Written task: Every line with the string "Netscape" must be copied from the entries below.

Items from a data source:
=== Section Start ===

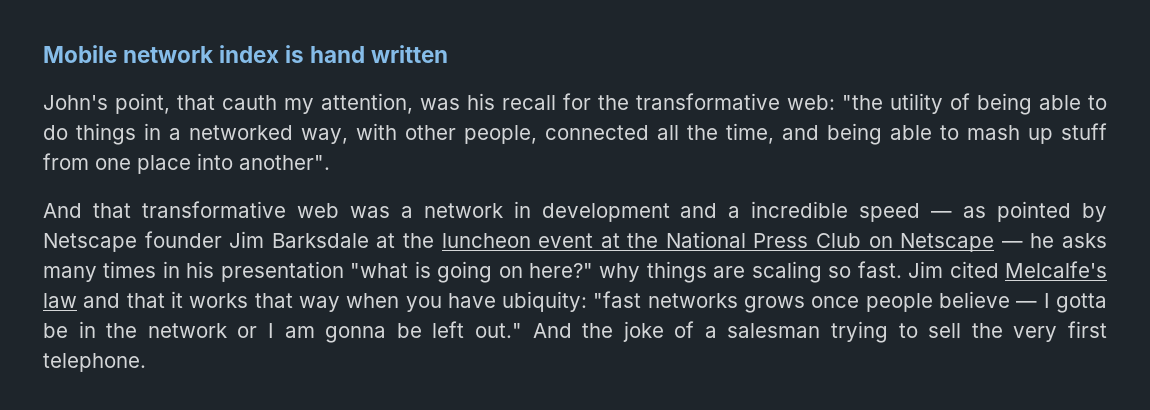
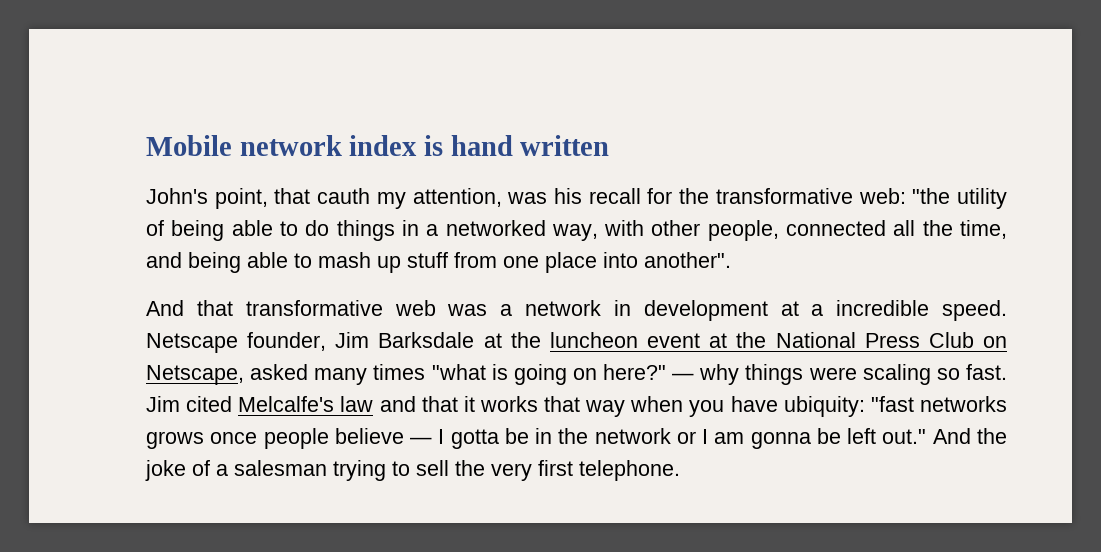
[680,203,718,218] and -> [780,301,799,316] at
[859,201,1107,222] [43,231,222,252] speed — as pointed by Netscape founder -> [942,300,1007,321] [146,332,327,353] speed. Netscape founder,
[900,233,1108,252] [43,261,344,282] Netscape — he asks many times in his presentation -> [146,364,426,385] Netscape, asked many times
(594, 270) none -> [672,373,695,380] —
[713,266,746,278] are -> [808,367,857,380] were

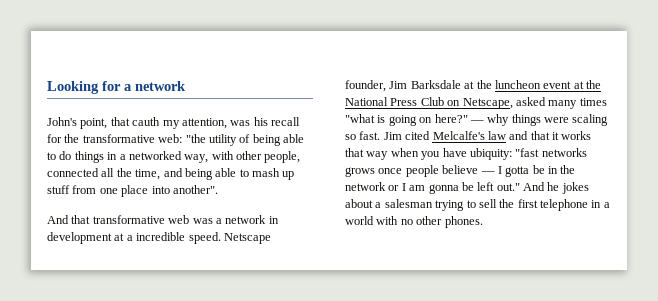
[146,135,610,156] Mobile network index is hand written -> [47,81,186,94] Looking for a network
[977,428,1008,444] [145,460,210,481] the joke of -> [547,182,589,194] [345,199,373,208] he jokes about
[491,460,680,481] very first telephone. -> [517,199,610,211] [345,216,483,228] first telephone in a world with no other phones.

=== Section End ===

Exercise response:
[859,201,1107,222] [43,231,222,252] speed — as pointed by Netscape founder -> [942,300,1007,321] [146,332,327,353] speed. Netscape founder,
[900,233,1108,252] [43,261,344,282] Netscape — he asks many times in his presentation -> [146,364,426,385] Netscape, asked many times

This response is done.